TASK
Scan the material below for the word "also", then copy every line in which it appears.

◇ ◇ ◇ ◇ ◇ ◇ ◇

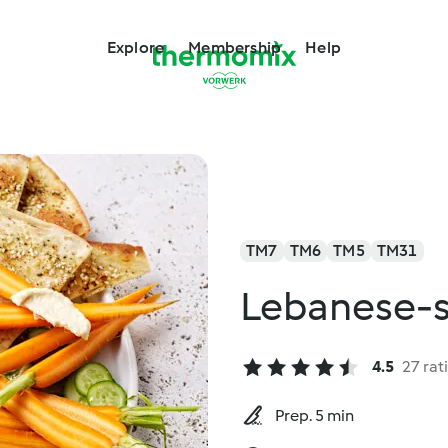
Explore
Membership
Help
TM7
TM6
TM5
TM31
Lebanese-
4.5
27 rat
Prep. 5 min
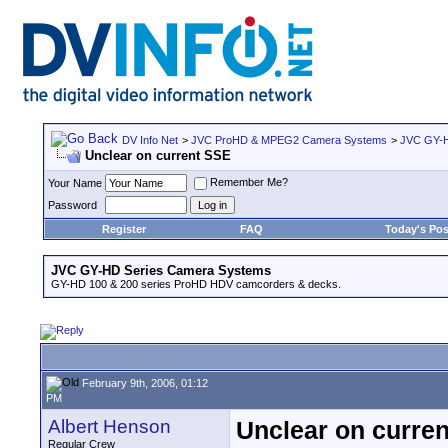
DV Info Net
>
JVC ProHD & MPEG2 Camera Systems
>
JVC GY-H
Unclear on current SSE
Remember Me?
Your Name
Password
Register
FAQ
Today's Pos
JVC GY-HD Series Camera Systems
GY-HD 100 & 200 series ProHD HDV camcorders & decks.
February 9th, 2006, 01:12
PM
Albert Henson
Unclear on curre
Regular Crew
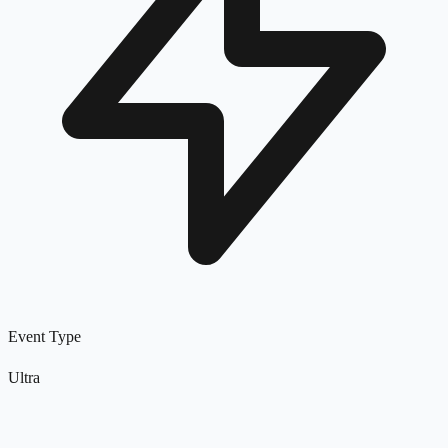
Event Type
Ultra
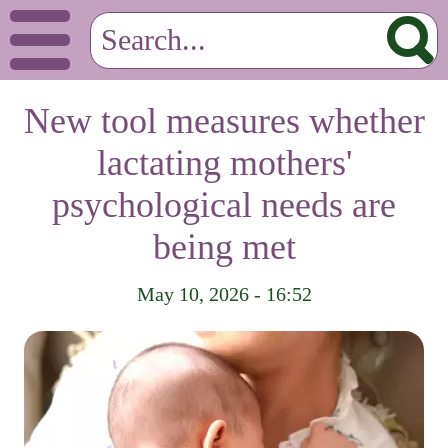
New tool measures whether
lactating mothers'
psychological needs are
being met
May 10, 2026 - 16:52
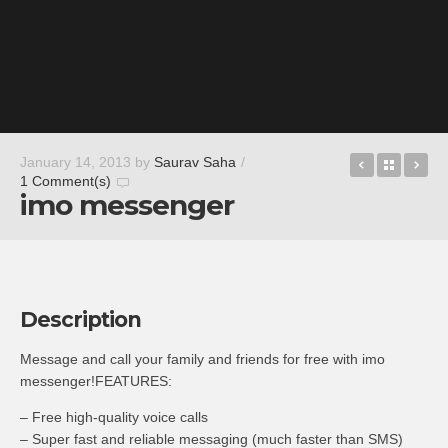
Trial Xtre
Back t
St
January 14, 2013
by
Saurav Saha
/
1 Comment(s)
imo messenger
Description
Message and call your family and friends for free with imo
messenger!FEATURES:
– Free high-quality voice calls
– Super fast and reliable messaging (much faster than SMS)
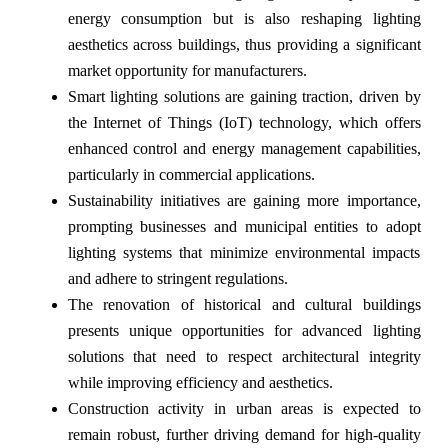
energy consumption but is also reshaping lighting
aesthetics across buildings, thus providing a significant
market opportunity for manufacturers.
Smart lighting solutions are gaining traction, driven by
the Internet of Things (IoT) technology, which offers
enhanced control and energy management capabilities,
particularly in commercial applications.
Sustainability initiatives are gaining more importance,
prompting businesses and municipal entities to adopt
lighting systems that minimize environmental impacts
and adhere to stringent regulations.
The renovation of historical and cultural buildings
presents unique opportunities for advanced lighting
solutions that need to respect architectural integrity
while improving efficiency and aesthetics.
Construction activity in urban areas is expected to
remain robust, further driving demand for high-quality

◇ ◇ ◇ ◇ ◇ ◇ ◇

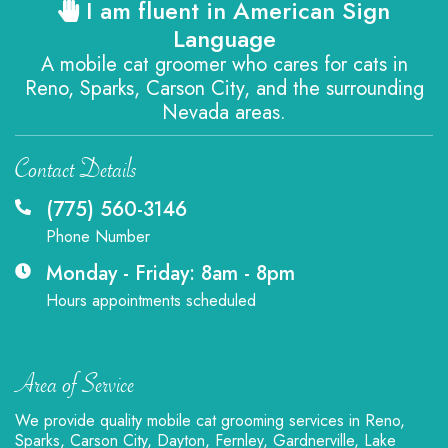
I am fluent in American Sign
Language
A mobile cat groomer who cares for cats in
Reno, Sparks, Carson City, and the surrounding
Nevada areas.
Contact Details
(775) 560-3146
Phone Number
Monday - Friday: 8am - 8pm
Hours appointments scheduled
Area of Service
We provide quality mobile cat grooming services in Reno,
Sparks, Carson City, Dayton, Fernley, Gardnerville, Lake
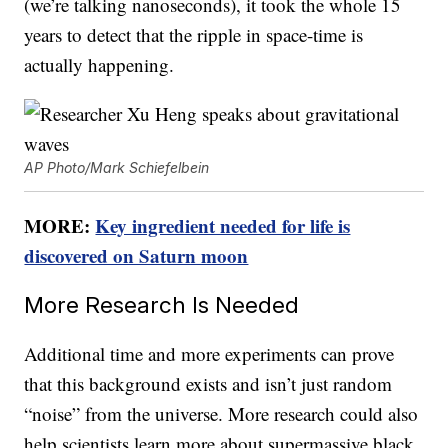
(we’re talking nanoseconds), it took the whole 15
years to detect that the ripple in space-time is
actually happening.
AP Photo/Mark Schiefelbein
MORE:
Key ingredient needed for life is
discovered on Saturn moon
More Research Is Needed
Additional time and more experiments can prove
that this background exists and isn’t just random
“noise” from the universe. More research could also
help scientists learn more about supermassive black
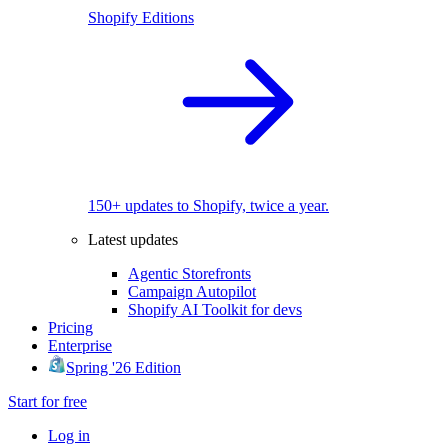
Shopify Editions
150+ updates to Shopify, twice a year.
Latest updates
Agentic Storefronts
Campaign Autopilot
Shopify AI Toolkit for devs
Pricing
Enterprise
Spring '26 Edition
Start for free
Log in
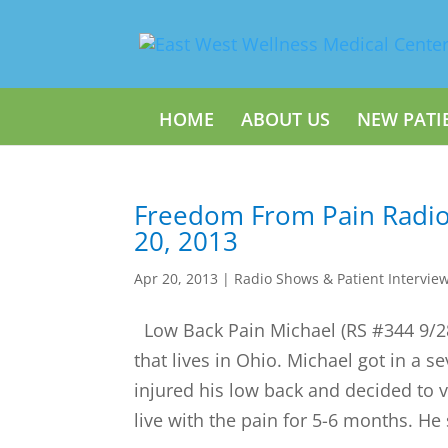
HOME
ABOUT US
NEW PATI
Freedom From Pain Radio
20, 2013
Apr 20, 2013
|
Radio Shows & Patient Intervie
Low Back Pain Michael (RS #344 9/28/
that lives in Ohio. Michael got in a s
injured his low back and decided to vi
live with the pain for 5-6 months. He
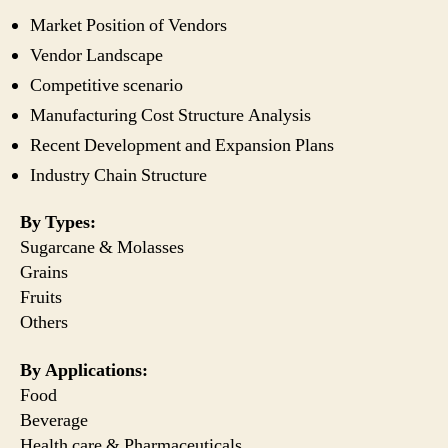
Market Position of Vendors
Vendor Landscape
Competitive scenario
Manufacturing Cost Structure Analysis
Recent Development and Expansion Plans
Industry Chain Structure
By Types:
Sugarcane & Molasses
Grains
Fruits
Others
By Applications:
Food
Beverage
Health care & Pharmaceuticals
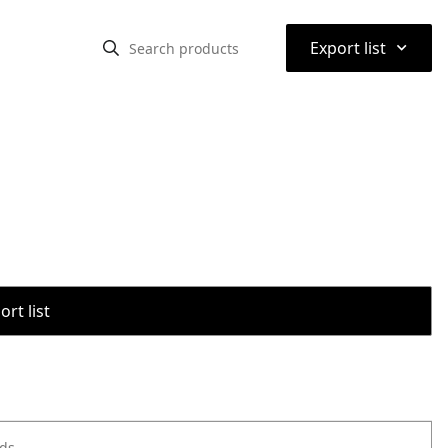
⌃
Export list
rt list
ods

◇ ◇ ◇ ◇ ◇ ◇ ◇

COMPLETED TASK
energy consumption but is also reshaping lighting
“noise” from the universe. More research could also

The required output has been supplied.